I remember the hush in the room when the astronauts’ camera panned up from the surface of the Moon to show a shimmering disc. It was our entire world, in a God’s-eye view, being shown to its inhabitants, live. Except for those three men at the moon, every person who ever lived was in that picture. Later, after technical descriptions of what they were seeing and doing, it was time for the astronauts to end their broadcast, but not before they announced that they had a message, “For all the people back on Earth.”
After a pause of many seconds, as we gazed at that small grainy image of Earth, floating in space, we heard these words: “In the beginning, God created the heaven and the earth…”

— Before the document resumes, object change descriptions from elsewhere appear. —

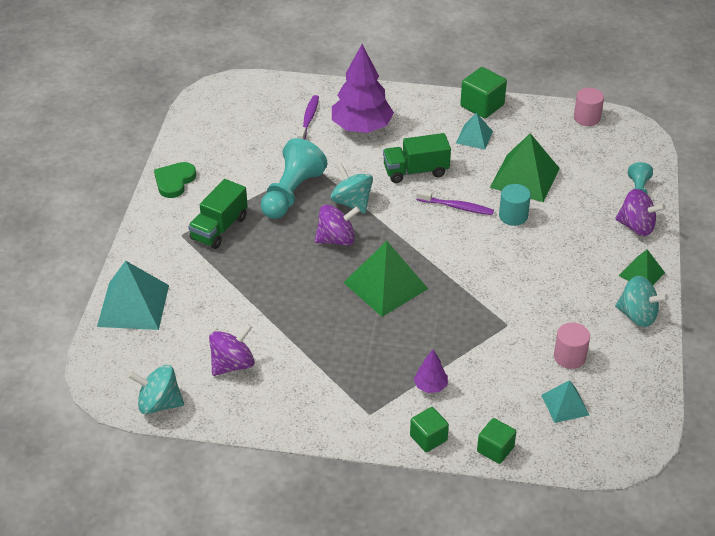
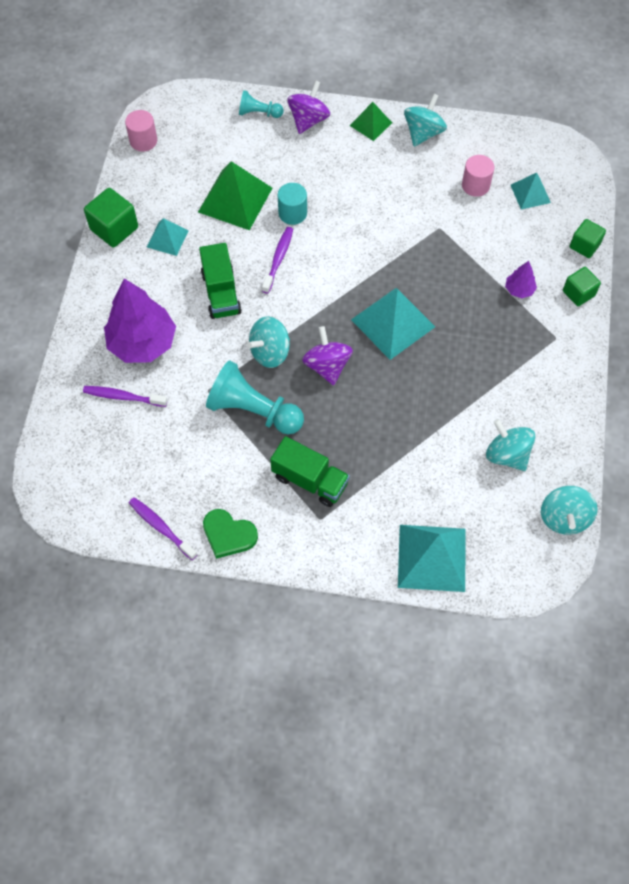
camera: 90 degrees left, 20 degrees up
(186, 144) = (161, 527): none -> purple toothbrush
(232, 364) = (507, 454): purple spinning top -> turquoise spinning top
(385, 285) = (393, 323): green pyramid -> turquoise pyramid

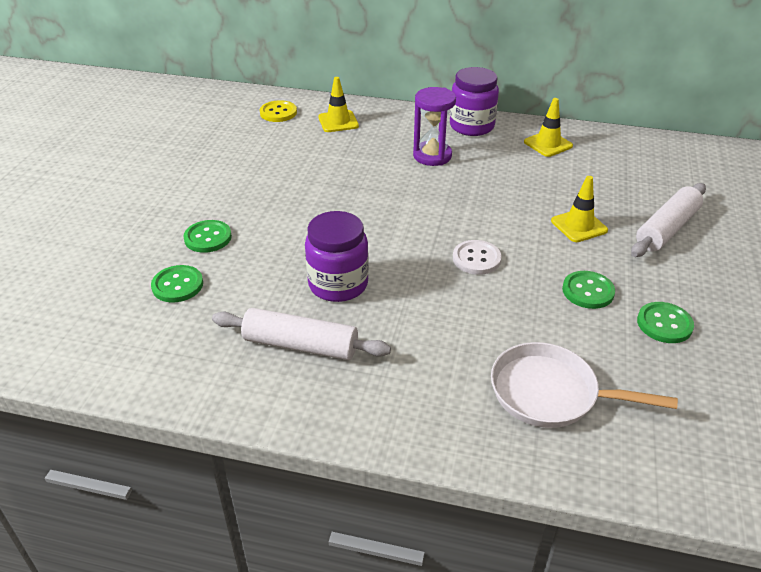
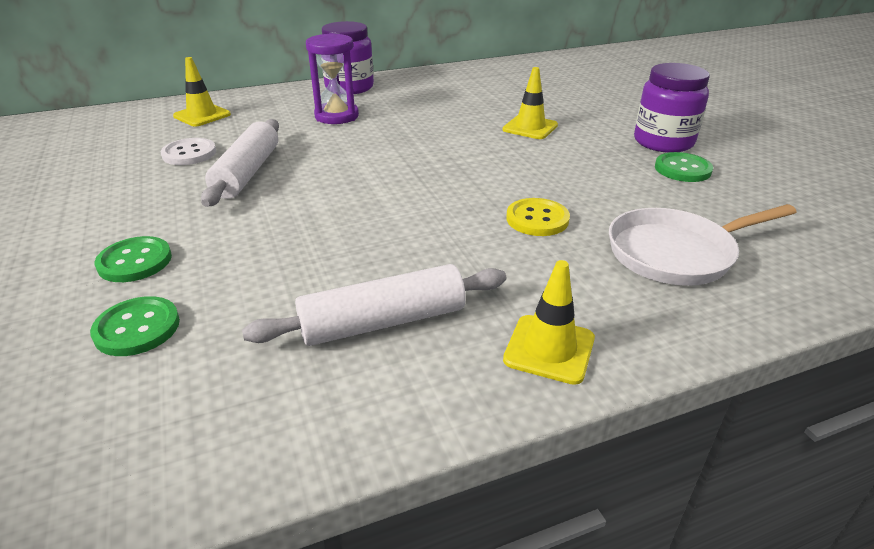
camera: 35 degrees left, 5 degrees down
(278, 113) = (117, 125): yellow button -> yellow button (537, 219)
(338, 284) = (360, 246): purple jar -> purple jar (663, 142)
(476, 259) = (476, 177): white button -> white button (189, 153)
(548, 144) = (433, 83): yellow traffic cone -> yellow traffic cone (549, 349)
(588, 291) = (598, 168): green button -> none
(666, 229) = (596, 110): white rolling pin -> white rolling pin (247, 173)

Over the next several minutes the astronauts proceeded, in turn, to read the first ten verses from the Book of Genesis. Upon hearing this, historians write that many of the buttoned-down engineers and flight controllers in Mission Control, suddenly had tears in their eyes. Most of the adults in that Laredo living room did too. But I was confused. Why were they crying? This was awesome!
We kids were confused again on Christmas morning, when we realized that our grandparents weren’t around, and that some of our aunts and uncles were missing too. It seems that after the kids were finally asleep, our Grandmother had suffered a seizure and been rushed to the hospital. Most of the adults had joined her there. It turned out to be the first sign of the brain cancer that would take her life a couple of years later and would also mark the start of the first time that we kids would ever genuinely worry about someone we loved or be forced to consider mortality.
I think we were lucky, at our young ages, to begin understanding that Christmastime contains stories more profound than Santa’s ability to get all those toys into his sleigh; and I still trace my awe and wonder at this season back to that 1968 Christmas in Laredo.